Mammography

Written by Jaime Herndon | Published on July 12, 2012
Medically Reviewed by Jennifer Wider, MD

What Is a Mammography?

A mammography is a screening tool used to detect and diagnose breast cancer. Together with regular clinical exams and monthly breast self-examination, mammograms are a key element in the early diagnosis of breast cancer.

According to the National Cancer Institute, nearly 40,000 women will die of breast cancer in 2012. More than 226,000 new cases will also be diagnosed in that same year (NCI, 2012).

Women who are 40 years old and older should have mammograms every one to two years. If you have a personal or family history of breast cancer, your doctor may recommend that you start screenings earlier, have them more often, or use additional diagnostic tools.

Basics of Mammography

A mammogram is an X-ray of the breast.

If your doctor orders a mammogram as a routine test to check for any cancer or changes, it is called a screening mammogram. In this type of test, the doctor will take several X-rays of each breast.
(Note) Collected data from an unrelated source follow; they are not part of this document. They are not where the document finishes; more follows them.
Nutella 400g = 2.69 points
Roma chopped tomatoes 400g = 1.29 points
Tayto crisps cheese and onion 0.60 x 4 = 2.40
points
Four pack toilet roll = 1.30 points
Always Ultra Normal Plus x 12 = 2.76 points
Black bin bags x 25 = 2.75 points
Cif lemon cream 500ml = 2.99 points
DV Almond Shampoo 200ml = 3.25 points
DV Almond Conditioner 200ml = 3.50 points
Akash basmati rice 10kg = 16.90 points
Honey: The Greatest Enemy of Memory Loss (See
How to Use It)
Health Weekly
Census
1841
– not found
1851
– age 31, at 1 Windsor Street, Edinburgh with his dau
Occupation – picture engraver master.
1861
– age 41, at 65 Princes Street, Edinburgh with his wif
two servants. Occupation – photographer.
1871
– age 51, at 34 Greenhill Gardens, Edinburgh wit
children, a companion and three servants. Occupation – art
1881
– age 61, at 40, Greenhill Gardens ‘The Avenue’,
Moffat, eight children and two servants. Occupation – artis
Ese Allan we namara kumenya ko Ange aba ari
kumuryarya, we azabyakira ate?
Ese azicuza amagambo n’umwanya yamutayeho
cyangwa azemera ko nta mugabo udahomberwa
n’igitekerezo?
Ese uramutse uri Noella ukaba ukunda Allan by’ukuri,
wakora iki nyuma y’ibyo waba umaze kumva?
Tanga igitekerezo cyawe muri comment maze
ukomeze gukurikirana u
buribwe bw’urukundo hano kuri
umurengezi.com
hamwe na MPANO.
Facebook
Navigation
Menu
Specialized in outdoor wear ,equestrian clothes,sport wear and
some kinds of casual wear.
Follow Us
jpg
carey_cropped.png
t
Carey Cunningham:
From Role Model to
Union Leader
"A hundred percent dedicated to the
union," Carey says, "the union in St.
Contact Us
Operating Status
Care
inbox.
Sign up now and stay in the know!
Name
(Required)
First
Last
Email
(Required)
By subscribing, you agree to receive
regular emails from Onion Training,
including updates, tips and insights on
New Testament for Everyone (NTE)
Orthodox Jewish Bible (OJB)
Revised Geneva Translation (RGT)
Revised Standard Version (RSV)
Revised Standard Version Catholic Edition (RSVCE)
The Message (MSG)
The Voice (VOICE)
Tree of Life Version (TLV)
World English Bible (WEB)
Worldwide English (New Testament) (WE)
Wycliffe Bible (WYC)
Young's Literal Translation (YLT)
If you have a lump or any other symptom of breast cancer, your doctor will order a diagnostic mammogram. Diagnostic mammograms are more extensive than screening mammograms. They typically require more X-rays, in order to get views of the breast from multiple positions. The radiologist may also magnify certain areas of concern.

What Happens During a Mammogram?

After undressing from the waist up and taking off any necklaces, you will be given a smock or gown that ties in the front. Depending on the testing facility, you may either stand or sit during your mammogram.

Each of your breasts will be placed on the flat X-ray plate. A compressor will then push the breast down, in order to flatten the tissue. This provides a clearer picture of the breast. You might have to hold your breath for each picture. You may feel a small amount of pain or discomfort, but it is usually brief.

During the process, your doctor will be reviewing the images as they are made. He or she may order additional images that show different views if something is unclear or needs further attention. This happens quite frequently and shouldn’t be a cause for upset or panic.

If they are available, digital mammograms are sometimes used. These are especially helpful for women younger than 50 years old, who typically have denser breasts than older women.

A digital mammogram transforms the X-ray into an electronic picture of the breast that can be saved on a computer. Images are immediately visible, so the radiologist does not have to wait for the films to be prepared. The computer can also help your doctor to see images that might not have been very visible on a regular mammogram.

Preparing for a Mammogram

You will need to follow certain guidelines on the day of your mammogram. You cannot wear deodorants, body powders, and perfumes. Also, you should not apply any ointments or creams to your breasts or underarms. These substances can distort the images or look like calcifications, or calcium deposits, so it is important to avoid them.

Be sure to tell your radiologist before the exam if you are pregnant or breastfeeding. In general, you will not be able to receive a screening mammogram at this time, but if necessary, other screening methods like ultrasound can be used.

Reading and Understanding Your Mammogram

Images from a mammogram can help find calcifications, or calcium deposits, in your breasts. Most calcifications are not a sign of cancer. The test can also find cysts—fluid-filled sacs that may come and go normally during some women’s menstrual cycles—and any cancerous or noncancerous lumps.

There is a national diagnostic system for reading mammograms called BI-RADS, or the Breast Imaging Reporting and Database System. Under this system, there are seven categories, ranging from zero to six. They describe whether additional images are needed, and whether an area is suspected to be benign (noncancerous) or cancerous lump.

Each category has its own follow-up plan. Actions on the follow-up plan may include gathering additional images, continuing regular screenings, making an appointment for follow-up in six months, or performing a biopsy.

Are There Any Risks to Mammography?

As with any type of X-ray, you are exposed to a very small amount of radiation during a mammogram. However, the risk from this exposure is extremely low. If a woman is pregnant and absolutely needs a mammogram before her delivery date, she will typically wear a lead apron during the procedure.